9 Responses to “Thursday Theology: How does that other God do?”

  1. Arthur Says:

    A little old Christian lady lives next door to an atheist. Every morning they come out on their front porches, and the lady shouts, “Praise the Lord!” and the atheist shouts back, “There is no God!” Every morning, same story.

    The lady runs into financial difficulties and asks God for help with groceries. The next morning she goes out onto the porch and there are the groceries she asked for. She shouts, “Praise the Lord!”

    The atheist jumps out from behind a bush and says, “Ha, I bought those! There is no God!”
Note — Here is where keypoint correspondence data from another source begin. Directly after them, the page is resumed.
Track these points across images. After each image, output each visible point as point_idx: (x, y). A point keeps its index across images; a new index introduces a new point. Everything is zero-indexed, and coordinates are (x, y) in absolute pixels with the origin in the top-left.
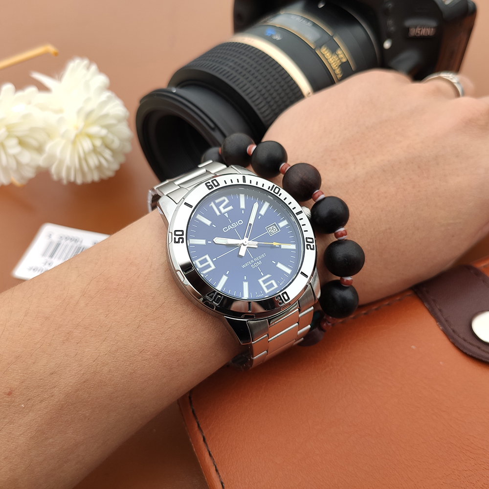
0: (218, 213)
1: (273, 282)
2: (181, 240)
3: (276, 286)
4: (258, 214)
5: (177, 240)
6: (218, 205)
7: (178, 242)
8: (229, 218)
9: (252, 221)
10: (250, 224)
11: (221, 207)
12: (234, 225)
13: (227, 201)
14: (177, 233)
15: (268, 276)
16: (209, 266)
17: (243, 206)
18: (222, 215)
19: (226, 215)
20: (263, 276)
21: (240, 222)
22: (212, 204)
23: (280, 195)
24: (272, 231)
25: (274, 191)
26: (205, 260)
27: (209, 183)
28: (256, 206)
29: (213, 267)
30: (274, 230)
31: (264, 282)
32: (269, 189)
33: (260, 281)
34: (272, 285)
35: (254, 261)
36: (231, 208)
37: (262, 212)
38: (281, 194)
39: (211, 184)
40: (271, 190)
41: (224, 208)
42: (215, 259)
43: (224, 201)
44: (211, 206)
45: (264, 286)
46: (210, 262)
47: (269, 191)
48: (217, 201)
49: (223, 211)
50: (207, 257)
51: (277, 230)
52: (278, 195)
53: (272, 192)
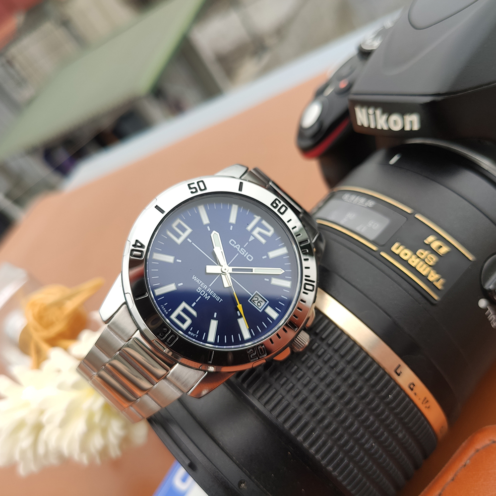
0: (249, 228)
1: (189, 322)
2: (194, 190)
3: (185, 326)
4: (270, 276)
5: (192, 186)
6: (259, 225)
7: (190, 188)
8: (249, 242)
9: (256, 270)
10: (252, 270)
11: (258, 229)
12: (243, 252)
13: (270, 234)
14: (201, 184)
15: (194, 313)
16: (178, 236)
17: (273, 254)
18: (250, 233)
19: (252, 238)
20: (191, 306)
21: (250, 258)
22: (257, 218)
23: (304, 293)
24: (256, 302)
25: (306, 284)
26: (184, 230)
27: (280, 202)
28: (279, 271)
29: (179, 241)
30: (259, 304)
31: (185, 311)
32: (306, 276)
33: (184, 305)
34: (183, 321)
35: (207, 289)
36: (263, 241)
37: (275, 281)
38: (307, 294)
39: (280, 205)
40: (306, 280)
41: (260, 233)
42: (190, 241)
43: (268, 230)
44: (254, 218)
45: (179, 311)
46: (184, 236)
47: (304, 278)
48: (264, 222)
49: (255, 233)
50: (189, 231)
51: (260, 307)
52: (303, 290)
53: (304, 282)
    The lady shouts, “Praise the Lord! Not only did you bring me grocieries, Lord, you made Alethea pay for them!”

  2. cl Says:


    My God doesn’t just “show up” in some kind of vague, subjective “worldview-y” sense, She’s visible everywhere and to everyone. And it doesn’t take any special “spiritualized” frame of mind to “perceive” Her. Her real, objective, verifiable existence is readily accessible to all, believer or not,

    But just this Tuesday, you criticized the God of the Bible for not showing up “tangibly” and “in-person,” with a “constant personal presence.” Why hold Alathea to lower standards?


  3. Parker Says:

    I think that those aren’t really ‘standards’ so much as different characteristics. This brings to mind all the different Olympic gods and their own special pokemon-esque abilities. Alathea does show up tangibly, i.e., tangibly is the by-product of Alathea’s existence.
    I don’t think Anything about reality as a whole needs to have a person presence, but, given that human individuals are a part of reality, you could argue that that’s how Alathea picks up the ‘personal’ portion of her characteristics.
    Of course, I’m not claiming to have any better insight hat DD, just my own interpretation.

  4. R. C. Moore Says:

    Carrying over from the previous thread, how does Alathea do with falsifiable predictions, one of the strongest claims when moving from theory to fact?

    Christianity has several falsifiable failed predictions as strikes against it. I know these are not objectively considered failures, but they are not resounding successes either.

    We cannot objectively prove resurrection claims, but we can prove falsifiable predictions that have not panned out.

  5. Deacon Duncan Says:


    I think you have a distorted view of Alethea, if you think She does not show up tangibly. Alethea is Reality itself. Of course She shows up tangibly and “in person,” as it were. It’s just that She so far exceeds the boundaries of what we can possibly conceive of as personhood that we might not make the connection. But Alethea most definitely sets a much higher standard, and in fact defines the highest possible standard.

  6. cl Says:


    You say Alathea is just reality. I’ve stated before that Alathea is part of my pantheon, so I see no problem.

  7. Arthur Says:

    What else is in your pantheon?

  8. Alace Says:

    Why, thank you! Indeed, your patron goddess cannot be denied. I just happen to believe (read “know”) that she and the Christian God are one and the same. I thank you for sharing that information with the world.

  9. Deacon Duncan Says:

    You’re quite welcome, Alace. I personally have not met that many good Christian pantheists, but it’s nice to hear that they exist. Perhaps they will find this blog some day and help us build a community to reach out to Christians who still worship a “God” that is something less than Alethea.

    Ultimately, all lesser gods are worshiped because they are human reflections of some aspect of Alethea, and hence their believers ascribe to them the things that are in fact the result of Alethea’s power. To strip away superstitions and cast down the idols of men’s imaginations is to discover the glory, majesty, and wisdom of the Truth that exists outside of men’s minds and imaginations.